Aquatic biota—from algae and bacteria to fishes and birds—respond to a combination of physical and chemical stressors. So, although individual pollutants may meet standards, elevated combinations of multiple pollutants can be harmful to aquatic life—especially fishes.
Enter bioassessment—assessing ecosystem health using biota. Bioassessment is based upon predictable relationships between water quality and biotic communities or populations. The two most common life forms used in bioassessment are macroinvertebrates (…bugs) and fish. Bioassessment indices usually incorporate multiple metrics, such as percentages of pollution-tolerant species and total numbers of species (species richness).
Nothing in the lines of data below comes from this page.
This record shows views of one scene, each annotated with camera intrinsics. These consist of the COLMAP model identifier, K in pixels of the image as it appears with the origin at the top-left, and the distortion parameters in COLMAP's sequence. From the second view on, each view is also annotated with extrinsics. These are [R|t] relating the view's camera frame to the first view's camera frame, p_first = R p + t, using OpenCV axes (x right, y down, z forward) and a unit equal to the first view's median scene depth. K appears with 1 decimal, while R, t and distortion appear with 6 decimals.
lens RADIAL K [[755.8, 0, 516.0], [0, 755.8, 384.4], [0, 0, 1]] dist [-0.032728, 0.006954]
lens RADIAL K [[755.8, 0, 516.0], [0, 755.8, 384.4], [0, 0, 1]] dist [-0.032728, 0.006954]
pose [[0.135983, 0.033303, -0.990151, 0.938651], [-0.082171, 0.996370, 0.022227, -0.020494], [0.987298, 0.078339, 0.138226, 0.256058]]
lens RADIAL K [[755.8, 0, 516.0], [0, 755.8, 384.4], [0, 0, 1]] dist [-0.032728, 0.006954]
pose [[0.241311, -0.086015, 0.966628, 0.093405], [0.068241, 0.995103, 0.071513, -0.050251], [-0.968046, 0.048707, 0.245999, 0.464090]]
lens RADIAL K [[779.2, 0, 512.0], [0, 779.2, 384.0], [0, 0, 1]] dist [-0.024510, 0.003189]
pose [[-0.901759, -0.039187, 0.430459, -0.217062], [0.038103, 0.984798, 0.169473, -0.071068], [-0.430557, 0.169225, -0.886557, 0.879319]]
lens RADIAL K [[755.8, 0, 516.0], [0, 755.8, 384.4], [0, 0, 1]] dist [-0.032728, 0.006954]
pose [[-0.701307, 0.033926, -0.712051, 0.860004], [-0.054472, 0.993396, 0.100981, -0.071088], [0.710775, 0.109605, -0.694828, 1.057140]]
|Pollution-sensitive organisms like this stonefly (left) and candy darter (right) can be informative about long-term ecosystem health. Photos by Brandon Peoples.|
On the other hand, fish can do the monitoring for us. Overall, fish bioassessment can be cheaper than chemical monitoring. Fish communities only need to be sampled once each year, and they usually don’t require any lab processing. Although chemical monitoring can miss individual pollution events, these events will be evident in fish communities.
|Backpack electrofishing is often used to conduct fish bioassessment. Photo by Brandon Peoples.|
In a perfect world, biologists like me would be out of a job—we wouldn’t need to monitor water quality. But until then, we’ll be hitting the rivers each summer to see just exactly what the fishes have to tell us.